The touchdown of the over-budget $2.5-billion Mars rover mission comes as tax dollars for planetary exploration shrink and as companies such as SpaceX make their mark in space transport. President Obama recently cut the Mars exploration budget for the 2013 fiscal year from $587 million to $360 million.
The successful landing Sunday night of the rover nicknamed Curiosity was viewed by many as an important step in preventing further drawdowns of NASA's space exploration program.
Rep. Adam Schiff (D-Burbank) released a statement calling the landing a “remarkable engineering achievement” that should “reinvigorate” efforts to restore funding for planetary exploration and future Mars missions.
“Without the certainty of future missions and support, we will find it impossible to maintain the most specialized workforce on earth — the brilliant engineers and scientists who made this mission possible,” Schiff said.
Rep.

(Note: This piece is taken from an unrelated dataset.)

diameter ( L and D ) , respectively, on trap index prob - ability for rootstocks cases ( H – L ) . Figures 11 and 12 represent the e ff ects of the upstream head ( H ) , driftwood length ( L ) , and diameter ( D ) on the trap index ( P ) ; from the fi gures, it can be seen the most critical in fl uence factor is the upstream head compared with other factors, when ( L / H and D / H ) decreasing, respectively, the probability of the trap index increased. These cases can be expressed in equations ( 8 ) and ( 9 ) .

David Dreier (R-San Dimas) also noted the economic impact of NASA and its Jet Propulsion Laboratory in his statement on Monday.
“[NASA’s] technology has provided us with a wide range of scientific innovations — everything from advanced medical treatments to new energy solutions,” he said. “Their research centers provide well-paying, highly skilled jobs to local communities, including my own district.”
But even amid the political jostling on Monday, there was clearly a sense of relief and joy that Curiosity had landed safely.
Obama's top science advisor, Charles Holdren, joined Schiff, Dreier and other officials in congratulating the team at JPL for pulling off the complicated landing.
“Even the longest of odds are no match for America's unique blend of technical acumen and gutsy determination,” he said.
Holdren hadn't sounded quite so bold just hours before, according to his friend and NASA administrator Charles Bolden.
Holdren, Bolden said, had said he thought he was going to throw up.
Obama chimed in as well about the high-tech rover.
The night's successful landing “parallels our major steps forward toward a vision for a new partnership with American companies to send American astronauts into space on American spacecraft,” according to a statement from the president, posted on the NASA website. “Tonight's success reminds us that our preeminence — not just in space, but here on Earth — depends on continuing to invest wisely in the innovation, technology, and basic research that has always made our economy the envy of the world.”